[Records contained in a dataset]
====

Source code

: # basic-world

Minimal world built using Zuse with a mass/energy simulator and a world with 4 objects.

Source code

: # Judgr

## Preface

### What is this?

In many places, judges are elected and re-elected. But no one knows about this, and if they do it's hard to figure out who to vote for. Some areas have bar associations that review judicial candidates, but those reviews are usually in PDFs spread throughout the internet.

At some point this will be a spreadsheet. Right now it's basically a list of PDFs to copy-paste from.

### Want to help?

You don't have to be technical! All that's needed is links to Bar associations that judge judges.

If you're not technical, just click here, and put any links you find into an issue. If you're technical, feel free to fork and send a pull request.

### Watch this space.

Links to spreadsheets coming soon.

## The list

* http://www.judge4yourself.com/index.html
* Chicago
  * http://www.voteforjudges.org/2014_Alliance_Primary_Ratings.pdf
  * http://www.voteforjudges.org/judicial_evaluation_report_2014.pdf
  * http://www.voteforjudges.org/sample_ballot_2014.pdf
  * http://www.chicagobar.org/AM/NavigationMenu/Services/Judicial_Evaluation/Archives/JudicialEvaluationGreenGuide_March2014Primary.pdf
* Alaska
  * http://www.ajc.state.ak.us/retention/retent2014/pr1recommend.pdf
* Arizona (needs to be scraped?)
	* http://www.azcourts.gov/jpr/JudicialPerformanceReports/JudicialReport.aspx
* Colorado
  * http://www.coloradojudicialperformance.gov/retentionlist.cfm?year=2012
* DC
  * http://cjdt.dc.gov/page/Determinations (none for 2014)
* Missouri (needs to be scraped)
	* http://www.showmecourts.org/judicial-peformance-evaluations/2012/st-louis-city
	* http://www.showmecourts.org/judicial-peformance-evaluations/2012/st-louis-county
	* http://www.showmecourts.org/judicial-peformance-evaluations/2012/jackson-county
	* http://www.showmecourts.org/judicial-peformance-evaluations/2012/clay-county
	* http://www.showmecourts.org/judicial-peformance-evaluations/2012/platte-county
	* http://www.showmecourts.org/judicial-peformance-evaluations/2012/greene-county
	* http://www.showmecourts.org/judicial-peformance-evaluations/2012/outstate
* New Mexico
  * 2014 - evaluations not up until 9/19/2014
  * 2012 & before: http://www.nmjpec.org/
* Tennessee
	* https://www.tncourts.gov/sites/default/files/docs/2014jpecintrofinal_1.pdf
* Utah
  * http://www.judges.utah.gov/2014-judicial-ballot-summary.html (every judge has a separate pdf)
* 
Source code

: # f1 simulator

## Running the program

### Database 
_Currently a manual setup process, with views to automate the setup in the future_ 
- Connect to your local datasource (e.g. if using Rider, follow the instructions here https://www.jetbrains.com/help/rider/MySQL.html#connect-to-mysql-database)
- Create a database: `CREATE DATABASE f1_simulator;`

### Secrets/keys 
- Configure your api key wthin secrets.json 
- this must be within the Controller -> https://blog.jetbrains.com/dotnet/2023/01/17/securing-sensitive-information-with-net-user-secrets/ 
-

====

* _Problem description_: Across the data above, how many lines include the word "county"? Give only the count.

* _Your solution_: 5